Un des précurseurs de l'animation 3D s'est éteint le 13 mai. Le concepteur de logiciels Richard Laperrière est mort à l'âge de 49 ans. En 1993, le succès de cinéma Le Parc jurassique, réalisé par Steven Spielberg, avait mis en avant le travail de Richard Laperrière et de ses collègues de Softimage, l'entreprise montréalaise fondée par Daniel Langlois.

En 1998, l'Académie des Oscars avait décerné une récompense (Scientific and Engineering Award) à Richard Laperrière, Dominique Boisvert, Réjean Gagné et Daniel Langlois pour le développement du module Actor de Softimage. Ce logiciel d'animation était le premier à intégrer les différents outils d'articulation des objets en 3D.

«Avant, cela se faisait à la main, explique Dominique Boisvert. Depuis, Softimage est devenue une référence dans l'industrie du film et de la télévision.»

Titanic et Le Masque ont notamment profité de cette percée technologique. «Le public ne se pose plus de questions, mais depuis Le Parc jurassique, tous les films utilisent de tels effets spéciaux», observe Marc Petit, ancien gestionnaire chez Softimage et Autodesk.

Une sensibilité artistique

Les concepteurs du logiciel avaient chacun leur domaine de prédilection. Dominique Boisvert animait le squelette des créatures numériques. Richard Laperrière était le spécialiste des enveloppes: il déformait la peau en fonction des mouvements des os. «Il regardait comment son doigt se pliait pour vérifier si les simulations de l'écran correspondaient à la réalité», se souvient Marc Petit. Et Réjean Gagné ajoutait la dynamique des éléments extérieurs, comme le vent ou une collision.

Richard Laperrière cultivait sa sensibilité en se passionnant pour les arts. «Nous étions de grands fans du Festival de jazz de Montréal, souligne Lorraine Doré, sa conjointe. L'an passé, nous sommes allés à six concerts malgré la maladie de Richard.»

Lui-même avait connu la scène.
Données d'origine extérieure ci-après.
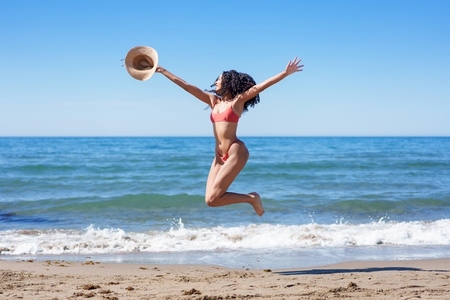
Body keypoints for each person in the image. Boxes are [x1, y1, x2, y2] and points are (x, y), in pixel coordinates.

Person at [156, 57, 303, 216]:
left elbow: (261, 86)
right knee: (211, 200)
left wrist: (285, 73)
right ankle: (251, 198)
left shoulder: (237, 102)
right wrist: (162, 71)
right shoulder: (213, 101)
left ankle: (253, 199)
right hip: (219, 156)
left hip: (235, 151)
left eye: (219, 79)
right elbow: (186, 86)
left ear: (228, 82)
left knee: (214, 196)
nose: (216, 82)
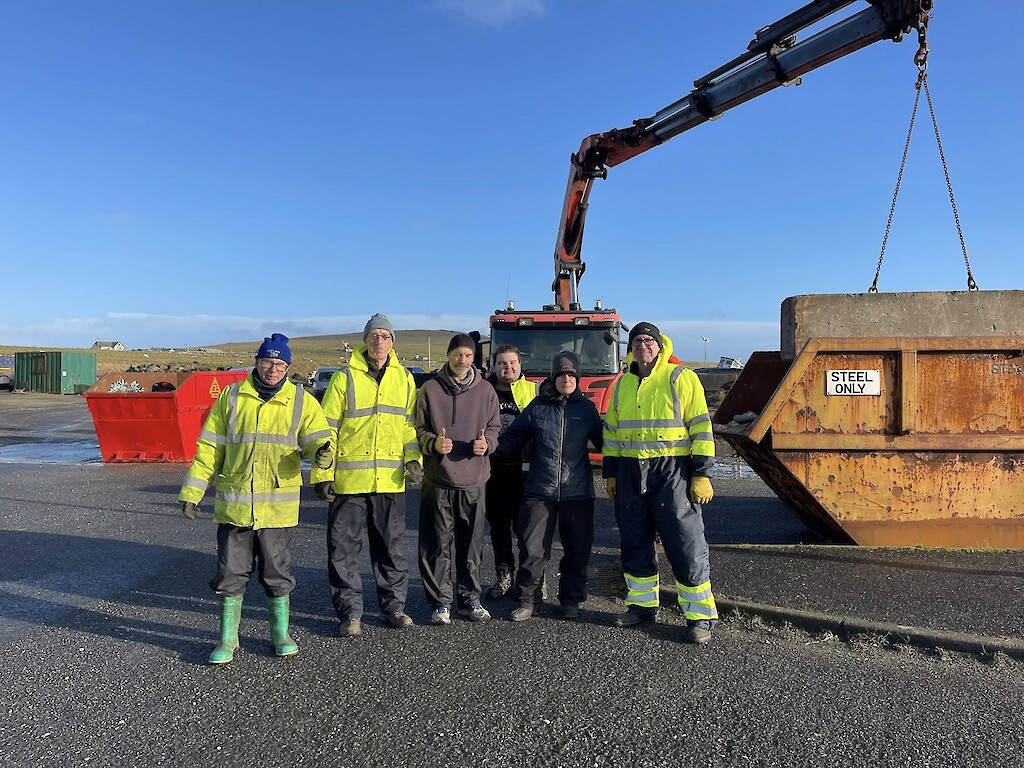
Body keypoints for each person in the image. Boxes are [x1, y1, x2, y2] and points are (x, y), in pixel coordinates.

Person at [179, 333, 333, 664]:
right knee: (231, 573)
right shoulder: (231, 397)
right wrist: (193, 491)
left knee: (276, 573)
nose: (273, 369)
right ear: (257, 362)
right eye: (268, 362)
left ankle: (280, 634)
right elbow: (209, 447)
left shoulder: (302, 401)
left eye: (280, 364)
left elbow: (319, 439)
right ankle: (227, 639)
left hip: (277, 507)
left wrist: (322, 458)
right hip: (235, 506)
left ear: (288, 367)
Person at [602, 322, 718, 645]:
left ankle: (700, 616)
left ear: (659, 344)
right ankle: (641, 605)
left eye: (648, 340)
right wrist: (610, 473)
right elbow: (610, 433)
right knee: (635, 539)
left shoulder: (680, 378)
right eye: (637, 341)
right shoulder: (621, 385)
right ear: (630, 348)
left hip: (673, 472)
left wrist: (702, 473)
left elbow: (701, 427)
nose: (643, 345)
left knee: (685, 541)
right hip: (629, 472)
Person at [311, 314, 423, 638]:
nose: (379, 341)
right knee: (343, 549)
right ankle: (350, 614)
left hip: (389, 481)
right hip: (349, 481)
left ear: (393, 342)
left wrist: (413, 459)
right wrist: (322, 475)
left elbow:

Étudiant en informatique à l'Université de Montréal, il avait formé un quatuor d'humoristes avec Luc Déry, Yves Lapierre et Patrick Agin. «On faisait dans l'absurde, se rappelle Patrick Agin. On a fait des passages aux Lundis Juste pour rire sur la scène du Club Soda, à la fin des années 80.» Le groupe de comiques s'est même hissé en finale du concours Juste pour rire en 1989.

En 2000, Richard Laperrière avait poursuivi son parcours en 3D chez MindAvenue. La firme ayant succombé à l'éclatement de la bulle technologique, il était retourné quatre ans plus tard chez Softimage, qui sera rachetée en 2008 par Autodesk.

Il avait cette double capacité de comprendre des mathématiques complexes et de simplifier le travail des artistes, salue Marc Petit. Il faisait fonctionner les deux côtés de son cerveau de façon remarquable.»

Peu avant d'être diagnostiqué d'un cancer du pancréas, Richard Laperrière avait acquis deux toiles de l'artiste Élyse Turbide, des Îles de la Madeleine. Ces toiles sont devenues les symboles de cette lutte de 20 mois contre la maladie. «Le taureau incarnait son combat, et l'arbre illustrait sa sérénité», témoigne Lorraine Doré.

Les visites étaient trop nombreuses dans sa chambre d'hôpital. Ses proches avaient donc créé un blogue, www.lesamisderichard.com, afin d'organiser les visites, de donner des nouvelles et de permettre à chacun d'exprimer son soutien. «La communauté richardienne», comme elle s'appelait elle-même, y dépose encore ses hommages, sous forme de textes et de musiques.

Mort à l'hôpital de Verdun, là même où il est né, Richard Laperrière laisse derrière lui sa conjointe Lorraine Doré et leurs trois garçons, Hugo, Timothée et Thomas.